Intriguing. I would say it is technically possible but practicably impossible. I have tried using LTX desktop with a 16Gb Nvidia GPU. You start with an image, give the model a prompt and it generates a video from that point. For 1080p the max length is 5 seconds.
For my test, I started with this image.
and prompted for the man to slap her arse a couple of times whilst continuing to **** her.
Problem 1 - the model pretty quickly deleted the gentleman's ding dong, rendering him incapable of any further action.
A further problem is that the original image does not contain the mans face, so it is hallucinated...
I guess what this means in practical terms is that every 5 second snippet will have to contain pretty clear images of the participants faces.

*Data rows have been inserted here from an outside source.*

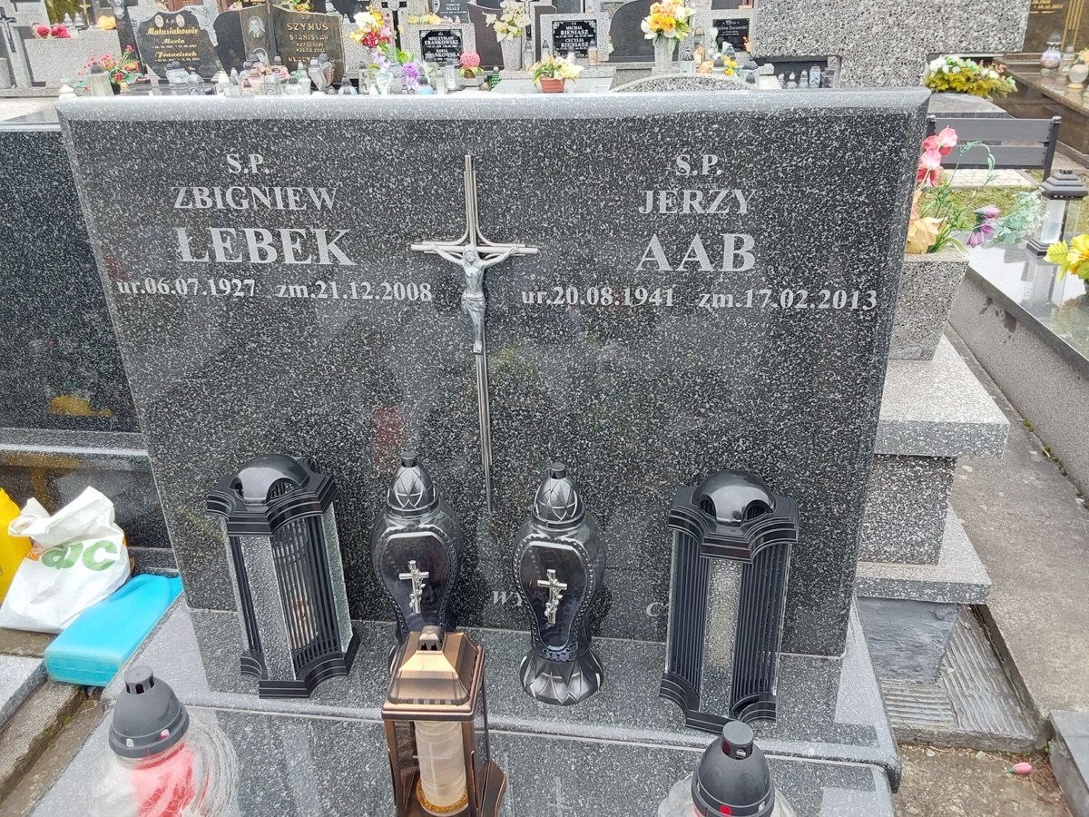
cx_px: 544
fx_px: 881
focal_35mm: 28
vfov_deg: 49.7
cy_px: 408
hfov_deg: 63.4
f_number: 1.9
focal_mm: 2.91
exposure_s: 1/113
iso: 50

On a side note, it is VERY difficult (if not impossible) to get the model to follow the prompt. In the example aboce, he did not once slap her arse.
I have also been working on this image ...
trying to get the man to grab the womans right ankle. I have tried about 20+ prompts so far with no success. At low resolutions clip generation takes about 20-30 seconds. If you get a good result and want to improve the resolution you need to use another tool as it is apparently impossible to get LTX to generate exactly the same video even with the same source and the same prompt.
Basically the statistical bias of the training data will outweigh the prompt almost every time. Because the model has not been trained on a man grabbing a womans ankle, all instructions fail. Instead, disappointingly, there is a lot of unprompted neck grabbing.
Overall the short term future does not offer much promise.